- What to produce:
Go through the records below and show every line with the string "LÉXICO".

- Supplied data:
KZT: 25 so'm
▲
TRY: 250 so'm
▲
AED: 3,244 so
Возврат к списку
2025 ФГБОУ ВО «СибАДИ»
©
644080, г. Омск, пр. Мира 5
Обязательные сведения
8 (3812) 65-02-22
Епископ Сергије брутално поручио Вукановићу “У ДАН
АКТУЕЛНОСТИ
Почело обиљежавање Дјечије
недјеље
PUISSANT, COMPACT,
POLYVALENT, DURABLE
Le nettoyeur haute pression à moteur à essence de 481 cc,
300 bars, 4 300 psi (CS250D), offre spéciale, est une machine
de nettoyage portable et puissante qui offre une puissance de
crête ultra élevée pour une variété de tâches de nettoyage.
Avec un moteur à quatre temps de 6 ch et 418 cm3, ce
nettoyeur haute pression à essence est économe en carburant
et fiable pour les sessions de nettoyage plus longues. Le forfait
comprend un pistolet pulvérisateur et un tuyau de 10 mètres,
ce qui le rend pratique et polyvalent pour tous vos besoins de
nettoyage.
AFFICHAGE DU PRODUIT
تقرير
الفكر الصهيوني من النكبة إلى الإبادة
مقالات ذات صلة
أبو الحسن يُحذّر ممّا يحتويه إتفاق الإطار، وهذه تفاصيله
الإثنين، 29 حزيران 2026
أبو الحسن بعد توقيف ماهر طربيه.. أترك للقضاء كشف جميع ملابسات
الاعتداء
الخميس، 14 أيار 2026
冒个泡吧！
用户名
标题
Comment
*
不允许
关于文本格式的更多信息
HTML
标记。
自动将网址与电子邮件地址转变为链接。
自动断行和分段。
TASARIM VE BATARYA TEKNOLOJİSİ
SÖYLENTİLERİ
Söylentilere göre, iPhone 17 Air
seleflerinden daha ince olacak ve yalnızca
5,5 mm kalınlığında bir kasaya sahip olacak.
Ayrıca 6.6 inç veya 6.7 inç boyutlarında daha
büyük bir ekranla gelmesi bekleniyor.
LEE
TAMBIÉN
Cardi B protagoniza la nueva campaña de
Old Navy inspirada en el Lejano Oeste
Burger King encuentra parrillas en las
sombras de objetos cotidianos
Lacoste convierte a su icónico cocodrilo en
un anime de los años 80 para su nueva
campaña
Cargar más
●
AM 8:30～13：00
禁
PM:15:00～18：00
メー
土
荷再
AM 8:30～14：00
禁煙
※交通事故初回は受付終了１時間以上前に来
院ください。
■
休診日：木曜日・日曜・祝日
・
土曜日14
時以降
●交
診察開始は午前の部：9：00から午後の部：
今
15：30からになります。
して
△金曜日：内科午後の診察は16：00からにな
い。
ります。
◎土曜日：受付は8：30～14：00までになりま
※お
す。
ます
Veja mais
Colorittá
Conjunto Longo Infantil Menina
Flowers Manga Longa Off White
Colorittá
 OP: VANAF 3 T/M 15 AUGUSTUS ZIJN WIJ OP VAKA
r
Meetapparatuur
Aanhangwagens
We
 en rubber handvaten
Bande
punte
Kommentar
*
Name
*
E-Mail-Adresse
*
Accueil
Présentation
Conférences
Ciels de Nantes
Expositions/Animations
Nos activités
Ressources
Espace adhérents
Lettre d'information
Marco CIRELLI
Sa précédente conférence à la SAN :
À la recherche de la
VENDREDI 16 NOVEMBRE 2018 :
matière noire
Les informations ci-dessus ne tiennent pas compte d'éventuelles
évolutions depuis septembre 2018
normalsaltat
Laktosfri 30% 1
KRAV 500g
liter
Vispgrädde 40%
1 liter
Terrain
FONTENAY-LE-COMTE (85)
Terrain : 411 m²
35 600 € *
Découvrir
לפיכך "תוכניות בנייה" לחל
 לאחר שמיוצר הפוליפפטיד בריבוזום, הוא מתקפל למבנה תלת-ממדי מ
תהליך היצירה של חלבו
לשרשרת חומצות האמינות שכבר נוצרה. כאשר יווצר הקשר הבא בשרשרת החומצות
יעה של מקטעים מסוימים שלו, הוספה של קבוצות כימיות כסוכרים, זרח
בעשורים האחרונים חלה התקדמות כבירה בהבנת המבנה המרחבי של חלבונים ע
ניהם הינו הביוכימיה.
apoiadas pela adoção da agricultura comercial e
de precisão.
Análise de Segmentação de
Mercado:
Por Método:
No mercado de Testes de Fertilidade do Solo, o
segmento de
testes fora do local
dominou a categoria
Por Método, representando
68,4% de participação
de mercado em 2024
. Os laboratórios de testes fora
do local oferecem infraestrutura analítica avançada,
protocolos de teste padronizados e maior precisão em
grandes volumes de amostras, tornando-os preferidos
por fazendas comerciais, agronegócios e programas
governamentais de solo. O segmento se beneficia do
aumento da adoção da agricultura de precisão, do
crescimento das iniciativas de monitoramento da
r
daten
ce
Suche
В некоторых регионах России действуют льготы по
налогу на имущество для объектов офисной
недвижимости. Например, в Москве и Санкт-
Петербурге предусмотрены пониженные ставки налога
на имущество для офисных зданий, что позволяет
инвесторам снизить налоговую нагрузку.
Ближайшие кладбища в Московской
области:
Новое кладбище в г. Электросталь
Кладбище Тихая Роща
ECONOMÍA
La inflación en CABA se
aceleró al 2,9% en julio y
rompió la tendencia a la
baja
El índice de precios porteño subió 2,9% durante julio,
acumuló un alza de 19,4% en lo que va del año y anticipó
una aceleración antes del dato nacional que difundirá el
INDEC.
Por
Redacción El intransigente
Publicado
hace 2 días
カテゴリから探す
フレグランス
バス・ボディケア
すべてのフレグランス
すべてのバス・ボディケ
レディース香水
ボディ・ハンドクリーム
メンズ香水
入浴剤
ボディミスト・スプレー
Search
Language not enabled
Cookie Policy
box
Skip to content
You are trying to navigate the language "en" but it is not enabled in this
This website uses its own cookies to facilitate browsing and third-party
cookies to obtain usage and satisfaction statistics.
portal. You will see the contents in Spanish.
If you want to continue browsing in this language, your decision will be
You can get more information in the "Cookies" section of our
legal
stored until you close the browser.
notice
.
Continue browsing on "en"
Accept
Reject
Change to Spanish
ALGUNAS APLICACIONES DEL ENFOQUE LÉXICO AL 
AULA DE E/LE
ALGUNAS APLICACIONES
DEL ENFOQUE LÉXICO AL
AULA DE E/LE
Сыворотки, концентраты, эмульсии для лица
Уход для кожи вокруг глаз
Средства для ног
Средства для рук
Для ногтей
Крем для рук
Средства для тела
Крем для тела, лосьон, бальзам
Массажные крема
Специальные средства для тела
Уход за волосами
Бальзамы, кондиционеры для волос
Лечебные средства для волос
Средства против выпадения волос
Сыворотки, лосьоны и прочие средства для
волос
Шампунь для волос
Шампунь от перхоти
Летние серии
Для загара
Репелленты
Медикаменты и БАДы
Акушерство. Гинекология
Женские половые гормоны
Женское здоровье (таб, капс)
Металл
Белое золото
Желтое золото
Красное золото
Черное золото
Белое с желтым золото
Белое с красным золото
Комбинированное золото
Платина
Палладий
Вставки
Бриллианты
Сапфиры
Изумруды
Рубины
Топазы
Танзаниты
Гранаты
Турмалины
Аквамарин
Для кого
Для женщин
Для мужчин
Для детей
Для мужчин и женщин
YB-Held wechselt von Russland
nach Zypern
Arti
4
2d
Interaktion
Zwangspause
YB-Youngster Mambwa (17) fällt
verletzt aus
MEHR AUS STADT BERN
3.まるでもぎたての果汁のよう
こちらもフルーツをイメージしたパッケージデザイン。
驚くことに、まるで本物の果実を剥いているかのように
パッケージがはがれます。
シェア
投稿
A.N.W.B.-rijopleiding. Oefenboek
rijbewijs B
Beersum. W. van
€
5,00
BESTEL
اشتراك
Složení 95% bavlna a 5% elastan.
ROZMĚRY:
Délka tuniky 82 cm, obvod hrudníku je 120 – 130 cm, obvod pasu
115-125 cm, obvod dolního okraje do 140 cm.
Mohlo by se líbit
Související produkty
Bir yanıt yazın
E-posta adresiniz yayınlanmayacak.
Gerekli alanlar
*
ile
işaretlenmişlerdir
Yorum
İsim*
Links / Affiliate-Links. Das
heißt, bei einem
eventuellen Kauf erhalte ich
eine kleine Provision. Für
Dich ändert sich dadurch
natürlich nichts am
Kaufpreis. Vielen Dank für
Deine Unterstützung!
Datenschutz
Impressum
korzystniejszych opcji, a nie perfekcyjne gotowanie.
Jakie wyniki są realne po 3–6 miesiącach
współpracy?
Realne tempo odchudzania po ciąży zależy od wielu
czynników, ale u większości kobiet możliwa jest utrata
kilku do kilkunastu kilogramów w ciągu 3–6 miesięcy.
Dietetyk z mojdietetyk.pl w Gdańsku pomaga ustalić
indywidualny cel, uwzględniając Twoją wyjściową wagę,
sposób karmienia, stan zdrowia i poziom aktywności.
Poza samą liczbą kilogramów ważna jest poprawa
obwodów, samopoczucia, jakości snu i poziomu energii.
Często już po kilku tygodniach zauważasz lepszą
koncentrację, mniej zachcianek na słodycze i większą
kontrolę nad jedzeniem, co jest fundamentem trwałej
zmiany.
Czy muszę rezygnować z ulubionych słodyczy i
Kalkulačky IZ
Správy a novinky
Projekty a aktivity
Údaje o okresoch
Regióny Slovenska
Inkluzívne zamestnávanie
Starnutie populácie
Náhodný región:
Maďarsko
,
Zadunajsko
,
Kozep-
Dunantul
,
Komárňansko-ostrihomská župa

- Result of this task:
ALGUNAS APLICACIONES DEL ENFOQUE LÉXICO AL 
DEL ENFOQUE LÉXICO AL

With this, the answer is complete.